Dans le milieu de l’entreprise aussi bien en interne qu’en externe, la gamification apporte un certain nombre d’avantages :
- Fidéliser les clients,
- Motiver la force de vente
- Former des employés
- Récompenser les meilleurs éléments
- Impliquer des salariés autour d’une problématique de l’entreprise
- Challenger les salariés
- Augmenter le sentiment d’appartenance à une marque, une entreprise…
- …
Elle permet de retrouver des leviers de motivation pour les populations peu sensibles aux systèmes d’animation traditionnels et de permettre ainsi la fidélisation des clients.

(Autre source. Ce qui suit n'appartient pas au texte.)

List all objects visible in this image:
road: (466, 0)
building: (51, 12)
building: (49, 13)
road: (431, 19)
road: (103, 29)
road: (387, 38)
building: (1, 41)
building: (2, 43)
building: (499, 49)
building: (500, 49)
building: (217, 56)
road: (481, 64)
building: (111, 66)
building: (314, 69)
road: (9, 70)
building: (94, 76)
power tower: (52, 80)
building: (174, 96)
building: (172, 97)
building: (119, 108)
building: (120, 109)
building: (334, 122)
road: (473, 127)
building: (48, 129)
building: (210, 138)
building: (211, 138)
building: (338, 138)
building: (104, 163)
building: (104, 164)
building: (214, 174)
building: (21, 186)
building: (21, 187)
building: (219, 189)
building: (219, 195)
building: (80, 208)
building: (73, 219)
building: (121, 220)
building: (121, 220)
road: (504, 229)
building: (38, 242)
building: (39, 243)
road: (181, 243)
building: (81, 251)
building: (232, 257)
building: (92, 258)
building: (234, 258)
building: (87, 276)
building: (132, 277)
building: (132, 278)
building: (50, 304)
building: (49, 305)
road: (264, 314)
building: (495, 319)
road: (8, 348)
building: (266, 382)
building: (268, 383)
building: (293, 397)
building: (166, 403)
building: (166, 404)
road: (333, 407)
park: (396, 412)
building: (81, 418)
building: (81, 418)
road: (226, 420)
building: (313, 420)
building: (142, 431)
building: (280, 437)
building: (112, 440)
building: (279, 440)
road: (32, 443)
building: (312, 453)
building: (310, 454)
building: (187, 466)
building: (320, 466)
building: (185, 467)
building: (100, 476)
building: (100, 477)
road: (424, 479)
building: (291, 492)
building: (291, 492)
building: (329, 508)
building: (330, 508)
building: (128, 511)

Le jeu devient alors une invitation informelle à "participer" et un outil marketing de premier ordre. (!).
Six mécaniques (game mechanics) correspondent à six dynamiques (game dynamics) :
La pub, la médecine, l’enseignement et toutes les industries qui souhaitent toucher un public familiarisé avec les univers virtuels se lancent dans le Serious Game. En 2010, la moitié des entreprises du CAC 40 avaient développé les leurs et selon le Wall Street Journal, 50% des entreprises américaines utiliseront la gamification d’ici 2015. En plus de réduire les coûts de formation grâce à la « dématérialisation » des supports et des lieux de réunion, le jeu sérieux a "l’avantage certain" de modeler les consciences et de susciter l’adhésion spontanée. "On essaie de forcer les salariés à vouloir apprendre beaucoup plus sans vouloir forcément les forcer" avoue un formateur qui travaille sur les plate-formes pétrolières de Total.
Quant à EDF, il a développé un « module comportemental » spécifique pour les arrêts de tranche ainsi qu’une simulation d’incendie pour intégrer les procédures à suivre : "Comme le parc nucléaire date des années 70-80, on fait face à de nombreux départs à la retraite qu’on remplace par énormément de jeunes. Et comme ça n’a pas été bien anticipé, le compagnonnage est très bref. On essaie de qualitativer le plus possible les connaissances des experts de manière alternative dans des serious games.".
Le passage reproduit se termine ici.